Segment Start: Selected excerpt
This is the mail archive of the gcc-regression@gcc.gnu.org mailing list for the GCC project.


Index Nav: [Date Index] [Subject Index] [Author Index] [Thread Index]
Message Nav: [Date Prev] [Date Next] [Thread Prev] [Thread Next]
Other format: [Raw text]

Re: A recent patch increased GCC's memory consumption!


On Thu, 28 Feb 2008, Jan Hubicka wrote:

> > On Thu, 28 Feb 2008, Jan Hubicka wrote:
> > 
> > > > On Thu, 28 Feb 2008, Jan Hubicka wrote:
> > > > 
> > > > > Hi,
> > > > > memory tester didn't run for a while but I do believe this memory usage
> > > > > growth is yours.  Looks like is_marked_p hack does not work somehow?
> > > > 
> > > > It should..., but as the patch seems to cause bootstrap failure on i686
> > > > I am going to revert it again anyway.  I have no time investigating all
> > > > this mess.
> > > 
> > > It would be shame to give it up completely.  Is the i686 breakage also
> > > ggc_free related?  I can try to help here.
Segment End: Selected excerpt
> Directions for this task
In the mailing list message, on which architecture does the patch seem to cause a bootstrap failure? The records are not needed for this exercise.
Segment Start: Listed records
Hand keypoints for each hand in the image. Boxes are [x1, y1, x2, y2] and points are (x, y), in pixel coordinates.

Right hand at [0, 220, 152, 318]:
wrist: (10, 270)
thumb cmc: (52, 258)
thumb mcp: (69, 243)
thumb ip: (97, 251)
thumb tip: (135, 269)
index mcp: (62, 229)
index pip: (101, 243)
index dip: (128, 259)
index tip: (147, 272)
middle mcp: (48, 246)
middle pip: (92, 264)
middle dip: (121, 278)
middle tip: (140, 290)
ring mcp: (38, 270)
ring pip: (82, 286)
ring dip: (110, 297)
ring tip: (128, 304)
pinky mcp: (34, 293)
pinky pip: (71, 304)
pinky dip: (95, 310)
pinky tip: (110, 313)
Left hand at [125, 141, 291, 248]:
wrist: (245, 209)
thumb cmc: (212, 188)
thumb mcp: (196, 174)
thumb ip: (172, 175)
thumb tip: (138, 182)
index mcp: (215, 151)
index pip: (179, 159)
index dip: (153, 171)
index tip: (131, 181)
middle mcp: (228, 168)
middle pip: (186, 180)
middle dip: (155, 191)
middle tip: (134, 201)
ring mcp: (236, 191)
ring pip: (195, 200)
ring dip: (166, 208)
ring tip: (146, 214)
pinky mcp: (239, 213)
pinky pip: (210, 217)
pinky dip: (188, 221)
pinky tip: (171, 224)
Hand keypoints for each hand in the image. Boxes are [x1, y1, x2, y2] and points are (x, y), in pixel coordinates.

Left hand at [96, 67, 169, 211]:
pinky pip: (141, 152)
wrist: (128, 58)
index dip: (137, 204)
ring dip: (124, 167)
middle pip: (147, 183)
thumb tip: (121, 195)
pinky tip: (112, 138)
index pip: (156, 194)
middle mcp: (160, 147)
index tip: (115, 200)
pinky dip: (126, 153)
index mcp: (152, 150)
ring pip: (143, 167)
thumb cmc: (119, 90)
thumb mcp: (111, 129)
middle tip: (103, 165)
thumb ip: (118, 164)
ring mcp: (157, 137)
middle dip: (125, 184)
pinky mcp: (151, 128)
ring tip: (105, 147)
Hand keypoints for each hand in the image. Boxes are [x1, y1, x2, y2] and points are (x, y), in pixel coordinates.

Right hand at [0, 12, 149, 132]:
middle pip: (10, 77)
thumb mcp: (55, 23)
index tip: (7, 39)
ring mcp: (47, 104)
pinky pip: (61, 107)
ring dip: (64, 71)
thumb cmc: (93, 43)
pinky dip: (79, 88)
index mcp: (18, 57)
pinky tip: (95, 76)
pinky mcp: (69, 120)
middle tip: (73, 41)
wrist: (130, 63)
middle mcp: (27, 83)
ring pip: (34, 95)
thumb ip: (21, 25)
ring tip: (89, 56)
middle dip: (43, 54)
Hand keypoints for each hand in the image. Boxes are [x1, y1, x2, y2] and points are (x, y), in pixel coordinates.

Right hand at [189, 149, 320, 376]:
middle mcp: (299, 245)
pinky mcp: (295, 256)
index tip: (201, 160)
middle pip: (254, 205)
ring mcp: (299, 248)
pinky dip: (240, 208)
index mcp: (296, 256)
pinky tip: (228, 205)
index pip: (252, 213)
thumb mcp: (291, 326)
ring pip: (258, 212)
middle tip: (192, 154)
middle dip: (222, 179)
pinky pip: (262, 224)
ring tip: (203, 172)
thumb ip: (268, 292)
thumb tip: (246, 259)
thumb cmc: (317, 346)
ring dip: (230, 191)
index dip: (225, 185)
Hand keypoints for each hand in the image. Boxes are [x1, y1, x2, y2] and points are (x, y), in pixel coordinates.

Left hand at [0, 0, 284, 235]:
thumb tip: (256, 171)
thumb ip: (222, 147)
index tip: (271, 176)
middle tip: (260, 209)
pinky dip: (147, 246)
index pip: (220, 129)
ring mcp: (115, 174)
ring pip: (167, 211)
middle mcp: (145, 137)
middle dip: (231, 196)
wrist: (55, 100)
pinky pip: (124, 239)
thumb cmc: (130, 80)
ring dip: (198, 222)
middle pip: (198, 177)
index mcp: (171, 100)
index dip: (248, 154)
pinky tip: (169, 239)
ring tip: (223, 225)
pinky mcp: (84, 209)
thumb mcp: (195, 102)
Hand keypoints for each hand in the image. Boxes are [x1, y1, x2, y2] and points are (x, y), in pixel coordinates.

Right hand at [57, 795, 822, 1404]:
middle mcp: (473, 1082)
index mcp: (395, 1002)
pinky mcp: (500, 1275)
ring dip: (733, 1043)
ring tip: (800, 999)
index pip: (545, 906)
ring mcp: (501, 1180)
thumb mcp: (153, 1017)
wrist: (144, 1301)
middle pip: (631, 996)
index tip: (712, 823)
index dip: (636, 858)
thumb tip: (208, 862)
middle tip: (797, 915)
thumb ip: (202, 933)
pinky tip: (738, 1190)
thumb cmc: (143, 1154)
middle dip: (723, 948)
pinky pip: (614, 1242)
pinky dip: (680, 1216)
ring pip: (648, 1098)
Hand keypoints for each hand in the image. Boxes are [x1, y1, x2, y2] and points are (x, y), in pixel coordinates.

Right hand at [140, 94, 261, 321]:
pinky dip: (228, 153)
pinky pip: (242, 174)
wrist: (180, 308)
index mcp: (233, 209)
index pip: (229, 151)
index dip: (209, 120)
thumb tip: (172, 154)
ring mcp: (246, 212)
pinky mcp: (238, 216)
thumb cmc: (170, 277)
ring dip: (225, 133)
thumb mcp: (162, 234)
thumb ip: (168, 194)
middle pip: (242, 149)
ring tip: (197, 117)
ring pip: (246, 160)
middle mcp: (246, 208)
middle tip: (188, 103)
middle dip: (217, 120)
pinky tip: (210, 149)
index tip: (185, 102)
Segment End: Listed records
> Output of the exercise
i686